While plenty of research has proved that intrinsic motivation is more effective than extrinsic motivation yet the trend seen across organisations throughout the world is that organisations are channelising bulk of their effort towards extrinsic motivational factors than intrinsic.

There could be two primary reasons for the same. The first one is that extrinsic motivation yields immediate results compared to intrinsic motivation processes. Most organisations today want immediate results and therefore extrinsic factors of motivation like rewards and recognition form the basis for motivating employees.

The second reason could be that the methods to counsel and motivate employees intrinsically is highly subjective and ‘intrinsic’ to an individual, for example, curiosity, self-actualisation, taking work as a challenge, high self-esteem are factors which are difficult to be counselled and brought out from within an individual.

Research done on intrinsic motivation has shown that childhood conditioning plays a major part in motivating someone intrinsically along with many other factors. This makes it extremely difficult for an organisation to motivate employees intrinsically inspite of research proving intrinsic motivation to be more efficient and effective than extrinsic.

Most of the factors leading to a need for extrinsic motivation in an individual stem out of fear and need (also greed as a form of need) and therefore do not have a shorter shelf life. Even if a successful effort is made to quench the existing need, another one stems out leading to a continuous need to fuel the motivation in the employee to work.

Organisations have to incur a huge tangible and intangible cost too to motivate their employees extrinsically. Their need for instant gratification of their efforts and the difficulty in the process of intrinsic motivation keeps them trapped into pouring in efforts like rewards and punishments.

But there are a couple of places where organisations lose in this process. One, as per Herzberg’s two factor theory of motivation, motivators become hygiene factors very soon. As per the definition of hygiene factors, the presence of these factors do not motivate the employee as much as needed but its absence surely demotivates them; and that’s where most organisations are trapped today!

So if an organisation created a reward based scheme for increased performance, after a while those rewards may not motivate as much as they did earlier but their absence will surely demotivate them now. Another example can be a Saturday leave given earlier and now cancelled or an air conditioner removed from the office after being installed a few months ago.

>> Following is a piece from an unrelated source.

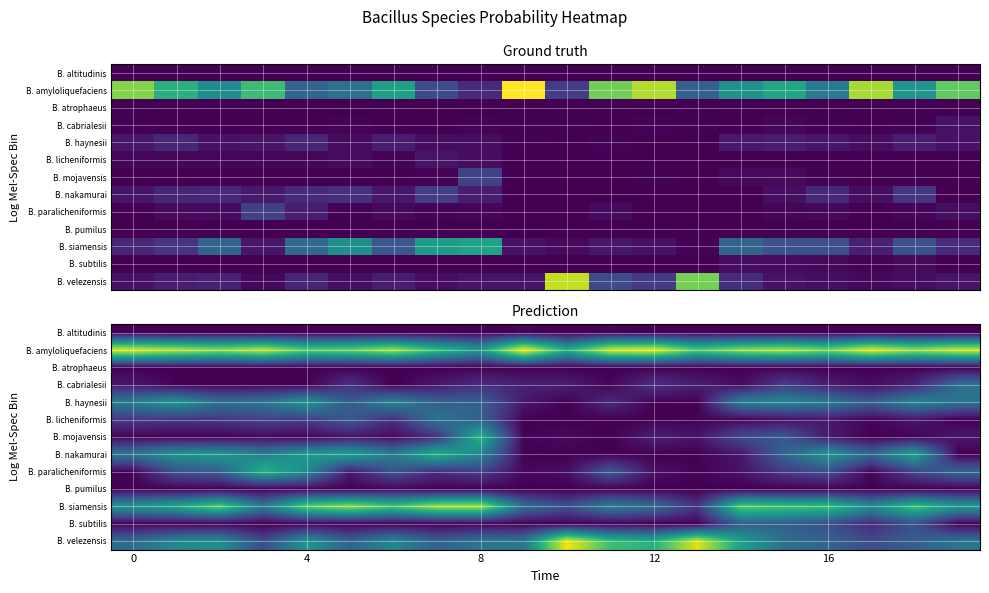

Is it true that B. paralicheniformis equals 0.0 at 0?

False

Organisations get imprisoned by having to constantly provide extrinsic motivating factors or face demotivated employees leading to lesser performance, foul atmosphere at the workplace and increased attrition, all leading to the bottom line of the organisation bleeding. The organisation ends up being on its toes all the time to add more cost in ways to keep the ‘not so worthy’ employees happy.

Organisations also end up using means to force performance through applying pressure on the employees in the end and balancing it usually with monetary or recognition rewards which as mentioned above make the system entrapped in the vicious circle.

While on the surface extrinsic rewards look good and healthy, the reality deep down is that this is neither good for the organisation nor for the employee. The employee also becomes a victim of never ending stress and greed and running the rat race which doesn’t have a finishing line. By keeping the system on ransom, he may seem to gain something but loses more in the area of happiness and job satisfaction.

End of the day, an average employee in the corporate sector is not a happy individual. He doesn’t like his workplace and so rejoices a weekend and dislikes the weekdays, he loves the small breaks at the chai ki tapri and doesn’t want to work a bit late and postpone urgent work for ‘tomorrow’. This is inspite of the organisation spending efforts and resources on trying to motivate the employee extrinsically.

The vital question that also arises here – why the heck does an organisation need to motivate an employee to work and even spend money to deploy a bio metric attendance machine to get the office on time??? Work gives meaning to a human life, except if the only purpose of life is the scarcity driven mindset to earn a livelihood.